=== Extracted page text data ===
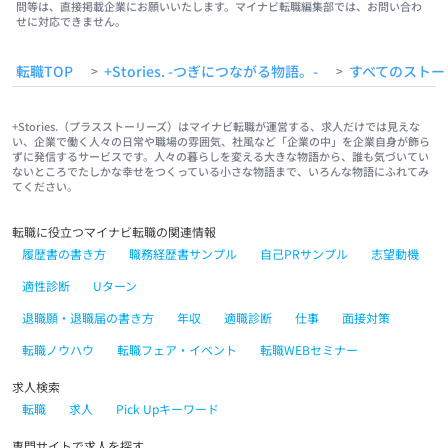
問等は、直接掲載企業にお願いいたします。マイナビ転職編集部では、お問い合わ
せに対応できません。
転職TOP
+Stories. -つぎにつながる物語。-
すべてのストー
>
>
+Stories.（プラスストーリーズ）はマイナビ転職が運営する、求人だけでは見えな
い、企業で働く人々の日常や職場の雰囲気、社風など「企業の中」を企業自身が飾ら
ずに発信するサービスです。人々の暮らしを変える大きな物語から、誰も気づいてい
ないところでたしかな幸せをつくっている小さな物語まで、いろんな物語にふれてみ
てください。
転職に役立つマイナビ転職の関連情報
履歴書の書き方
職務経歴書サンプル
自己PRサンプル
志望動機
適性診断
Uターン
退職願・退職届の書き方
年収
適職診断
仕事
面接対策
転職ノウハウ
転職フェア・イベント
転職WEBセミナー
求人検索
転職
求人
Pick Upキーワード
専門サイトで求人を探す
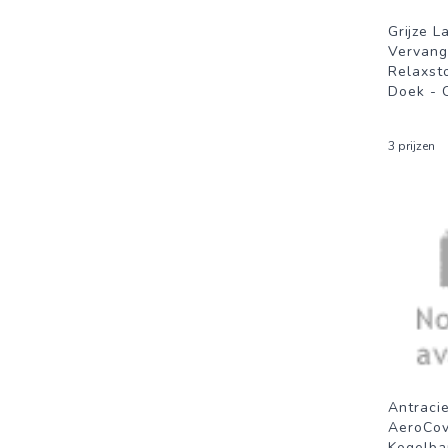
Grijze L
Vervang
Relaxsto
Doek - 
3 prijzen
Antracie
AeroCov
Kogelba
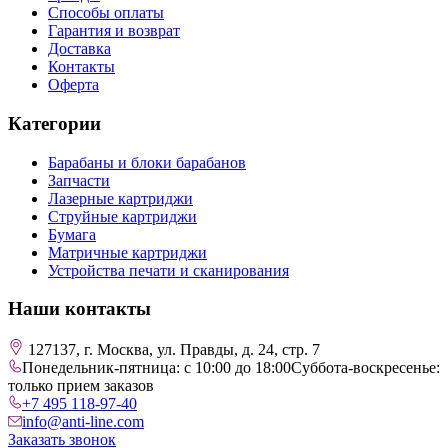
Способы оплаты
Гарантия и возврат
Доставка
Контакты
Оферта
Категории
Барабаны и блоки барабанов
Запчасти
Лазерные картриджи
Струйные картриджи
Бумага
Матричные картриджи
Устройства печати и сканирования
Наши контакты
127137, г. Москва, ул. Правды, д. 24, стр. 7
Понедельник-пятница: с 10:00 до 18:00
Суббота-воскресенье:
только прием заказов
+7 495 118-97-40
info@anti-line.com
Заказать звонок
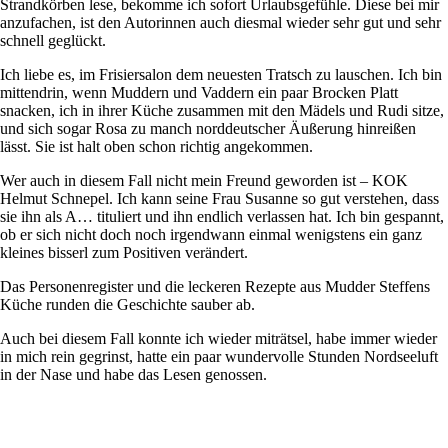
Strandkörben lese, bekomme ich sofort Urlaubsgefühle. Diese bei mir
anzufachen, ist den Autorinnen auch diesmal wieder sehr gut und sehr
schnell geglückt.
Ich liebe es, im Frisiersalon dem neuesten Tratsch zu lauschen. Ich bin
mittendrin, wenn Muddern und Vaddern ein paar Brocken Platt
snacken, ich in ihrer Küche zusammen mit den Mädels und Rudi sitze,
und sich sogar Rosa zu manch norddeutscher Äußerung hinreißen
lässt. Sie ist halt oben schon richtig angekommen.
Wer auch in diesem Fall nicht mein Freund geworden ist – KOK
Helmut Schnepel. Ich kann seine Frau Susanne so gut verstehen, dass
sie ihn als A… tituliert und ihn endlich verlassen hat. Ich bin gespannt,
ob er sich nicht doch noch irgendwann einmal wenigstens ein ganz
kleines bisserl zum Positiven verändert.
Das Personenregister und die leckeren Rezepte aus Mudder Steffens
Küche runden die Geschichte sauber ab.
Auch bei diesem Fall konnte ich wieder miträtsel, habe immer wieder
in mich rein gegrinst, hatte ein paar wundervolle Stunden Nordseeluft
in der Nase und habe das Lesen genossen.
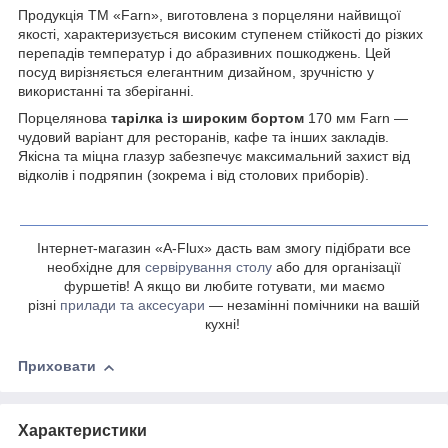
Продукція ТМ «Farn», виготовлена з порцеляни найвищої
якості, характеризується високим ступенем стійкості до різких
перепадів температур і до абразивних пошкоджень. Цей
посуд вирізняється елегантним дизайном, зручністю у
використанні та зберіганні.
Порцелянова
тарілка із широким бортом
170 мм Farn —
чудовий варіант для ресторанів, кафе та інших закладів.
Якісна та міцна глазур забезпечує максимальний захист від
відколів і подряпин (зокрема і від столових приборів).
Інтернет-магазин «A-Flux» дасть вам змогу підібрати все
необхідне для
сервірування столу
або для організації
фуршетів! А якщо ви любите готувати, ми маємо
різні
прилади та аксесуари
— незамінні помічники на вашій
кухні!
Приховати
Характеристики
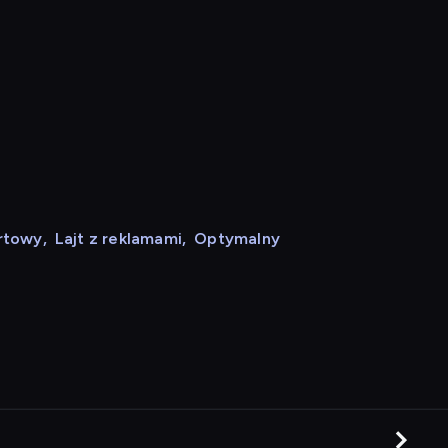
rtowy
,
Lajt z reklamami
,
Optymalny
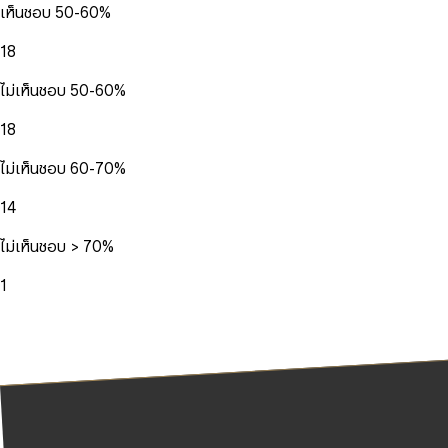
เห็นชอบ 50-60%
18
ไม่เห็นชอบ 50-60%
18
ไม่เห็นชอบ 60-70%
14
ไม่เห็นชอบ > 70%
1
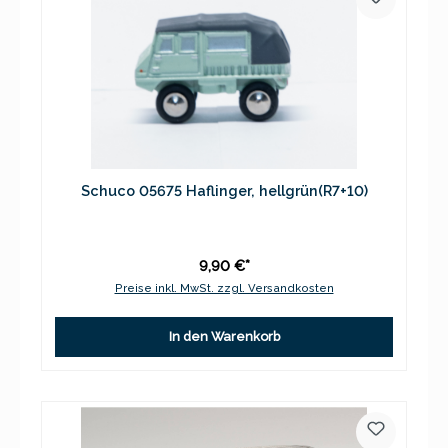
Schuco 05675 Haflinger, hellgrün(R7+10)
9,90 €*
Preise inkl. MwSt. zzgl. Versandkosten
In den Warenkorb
--
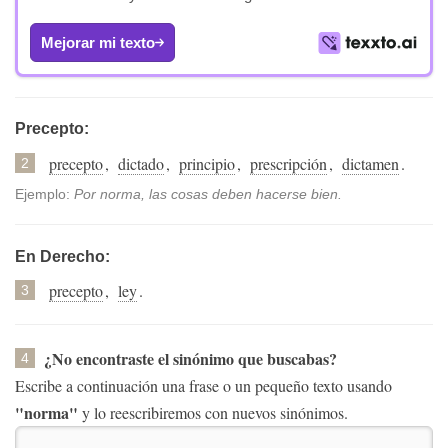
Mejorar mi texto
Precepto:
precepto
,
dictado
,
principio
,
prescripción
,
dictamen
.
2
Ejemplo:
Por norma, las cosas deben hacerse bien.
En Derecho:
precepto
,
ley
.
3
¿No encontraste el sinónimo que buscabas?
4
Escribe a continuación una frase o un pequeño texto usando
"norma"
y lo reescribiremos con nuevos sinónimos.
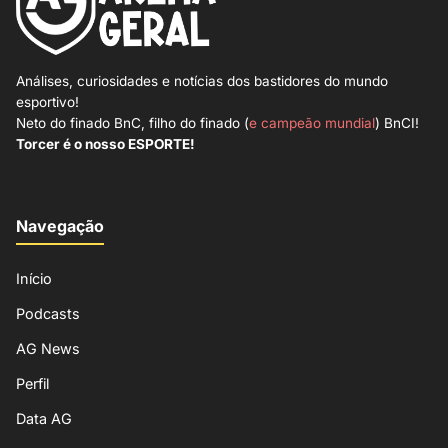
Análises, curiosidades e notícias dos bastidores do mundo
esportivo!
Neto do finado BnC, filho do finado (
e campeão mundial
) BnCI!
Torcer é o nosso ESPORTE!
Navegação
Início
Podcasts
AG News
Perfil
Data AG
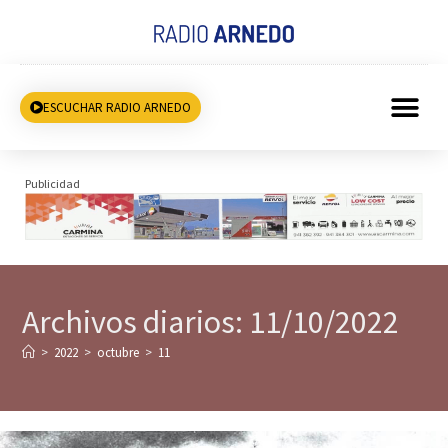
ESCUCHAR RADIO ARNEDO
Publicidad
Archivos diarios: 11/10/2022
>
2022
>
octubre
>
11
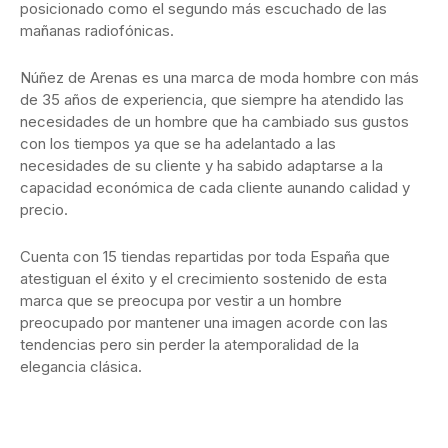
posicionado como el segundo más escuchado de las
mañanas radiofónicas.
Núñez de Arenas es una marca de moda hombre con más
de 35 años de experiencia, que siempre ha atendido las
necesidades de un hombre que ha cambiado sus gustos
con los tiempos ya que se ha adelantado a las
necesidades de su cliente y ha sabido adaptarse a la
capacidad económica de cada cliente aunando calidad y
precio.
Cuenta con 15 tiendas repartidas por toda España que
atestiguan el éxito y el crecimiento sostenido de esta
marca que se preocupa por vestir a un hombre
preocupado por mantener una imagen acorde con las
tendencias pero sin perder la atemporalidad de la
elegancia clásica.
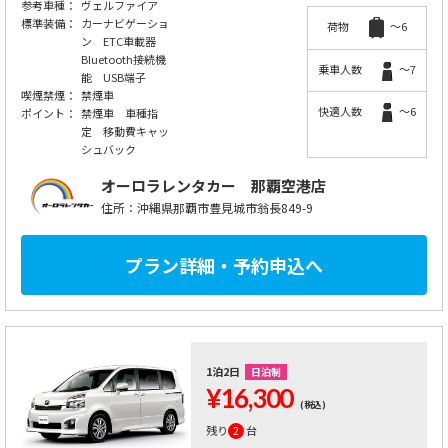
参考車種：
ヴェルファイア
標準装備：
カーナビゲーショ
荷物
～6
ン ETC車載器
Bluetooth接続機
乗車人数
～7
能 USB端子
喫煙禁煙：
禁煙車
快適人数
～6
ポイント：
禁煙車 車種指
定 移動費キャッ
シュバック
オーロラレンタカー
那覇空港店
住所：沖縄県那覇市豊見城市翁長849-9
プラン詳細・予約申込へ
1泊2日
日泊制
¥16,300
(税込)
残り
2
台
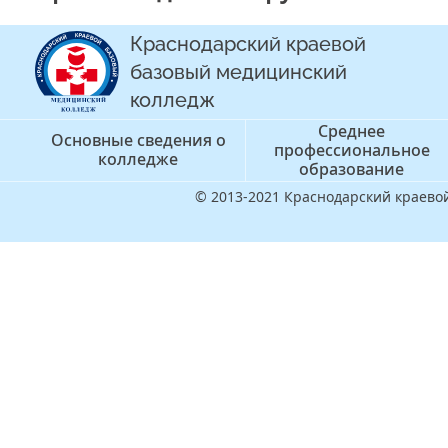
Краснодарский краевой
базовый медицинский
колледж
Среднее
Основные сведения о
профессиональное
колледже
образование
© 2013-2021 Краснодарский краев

=== Required action ===
Beginning with the line above that contains "問等は、直接掲載企業にお願いいたします。マイナビ転職編集部では、お問い合わ" and ending with the line that contains "Наши контакты", quote each line exactly, keeping out the pictures.

=== Reply ===
問等は、直接掲載企業にお願いいたします。マイナビ転職編集部では、お問い合わ
せに対応できません。
転職TOP
+Stories. -つぎにつながる物語。-
すべてのストー
>
>
+Stories.（プラスストーリーズ）はマイナビ転職が運営する、求人だけでは見えな
い、企業で働く人々の日常や職場の雰囲気、社風など「企業の中」を企業自身が飾ら
ずに発信するサービスです。人々の暮らしを変える大きな物語から、誰も気づいてい
ないところでたしかな幸せをつくっている小さな物語まで、いろんな物語にふれてみ
てください。
転職に役立つマイナビ転職の関連情報
履歴書の書き方
職務経歴書サンプル
自己PRサンプル
志望動機
適性診断
Uターン
退職願・退職届の書き方
年収
適職診断
仕事
面接対策
転職ノウハウ
転職フェア・イベント
転職WEBセミナー
求人検索
転職
求人
Pick Upキーワード
専門サイトで求人を探す
Grijze L
Vervang
Relaxsto
Doek - 
3 prijzen
Antracie
AeroCov
Kogelba
Способы оплаты
Гарантия и возврат
Доставка
Контакты
Оферта
Категории
Барабаны и блоки барабанов
Запчасти
Лазерные картриджи
Струйные картриджи
Бумага
Матричные картриджи
Устройства печати и сканирования
Наши контакты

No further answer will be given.